Quelle honte, leur disait-il, mes Frères , de voir
votre froideur quand on vous parle de recevoir le Saint des Saints? S'agit-il
d'un spectacle dans votre ville, vous y courez en foule ; et rien ne peut vous
attirer quand il est question de venir prendre part au sacrifice de nos autels
! Toutes vos places publiques, tous vos amphithéâtres sont remplis
, et la table de Jésus-Christ est vide. En vain y sommes-nous assidus,
pour vous distribuer les dons célestes; aucun de vous ne s'y présente.
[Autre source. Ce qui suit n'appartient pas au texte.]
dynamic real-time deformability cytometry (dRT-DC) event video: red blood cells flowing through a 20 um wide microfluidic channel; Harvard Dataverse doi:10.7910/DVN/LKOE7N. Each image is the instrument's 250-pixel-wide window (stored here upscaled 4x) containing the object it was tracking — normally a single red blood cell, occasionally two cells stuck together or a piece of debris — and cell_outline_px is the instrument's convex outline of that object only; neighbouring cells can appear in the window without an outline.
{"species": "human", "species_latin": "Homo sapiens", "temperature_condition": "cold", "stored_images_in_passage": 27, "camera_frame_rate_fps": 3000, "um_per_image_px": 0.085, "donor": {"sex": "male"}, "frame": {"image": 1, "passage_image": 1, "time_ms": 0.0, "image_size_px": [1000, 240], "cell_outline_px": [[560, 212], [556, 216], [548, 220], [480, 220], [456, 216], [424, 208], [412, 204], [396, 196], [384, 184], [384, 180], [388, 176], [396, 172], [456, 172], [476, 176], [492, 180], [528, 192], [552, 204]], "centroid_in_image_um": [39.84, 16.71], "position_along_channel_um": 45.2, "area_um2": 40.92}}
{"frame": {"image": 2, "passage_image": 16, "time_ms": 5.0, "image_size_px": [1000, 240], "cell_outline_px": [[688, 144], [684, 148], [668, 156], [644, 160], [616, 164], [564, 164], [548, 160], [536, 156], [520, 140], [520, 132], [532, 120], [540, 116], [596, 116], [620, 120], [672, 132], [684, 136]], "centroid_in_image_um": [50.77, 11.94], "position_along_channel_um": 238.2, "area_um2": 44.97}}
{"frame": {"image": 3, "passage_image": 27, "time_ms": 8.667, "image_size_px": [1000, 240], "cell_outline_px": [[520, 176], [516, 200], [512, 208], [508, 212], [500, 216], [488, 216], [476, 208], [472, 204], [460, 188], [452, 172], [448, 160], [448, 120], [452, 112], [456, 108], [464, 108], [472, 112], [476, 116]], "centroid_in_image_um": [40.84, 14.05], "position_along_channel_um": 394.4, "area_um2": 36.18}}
Jésus-Christ en personne vous y attend, et il y est délaissé. Tantôt ce Père
leur représentait avec quel zèle ils s'assemblaient pour écouter ses
prédications, tandis qu'ils en marquaient si peu pour recevoir de ses mains le
gage précieux de leur salut. Tantôt il se plaignait de leur dureté à l'égard de
ce sacrement d'amour. Tantôt il leur remettait devant les yeux les funestes
conséquences de ce respect mal entendu dont ils voulaient se prévaloir, et de
l'abus qu'ils en faisaient. Imaginez-vous, mes chers auditeurs, que c'est
encore ici saint Chrysostome qui vous parle, puisqu'en effet c'est lui-même ;
ou bénissez le ciel de ce que Dieu dès lors inspirait à ce grand homme ce qui
doit aujourd'hui confondre vos pitoyables, mais pernicieuses erreurs.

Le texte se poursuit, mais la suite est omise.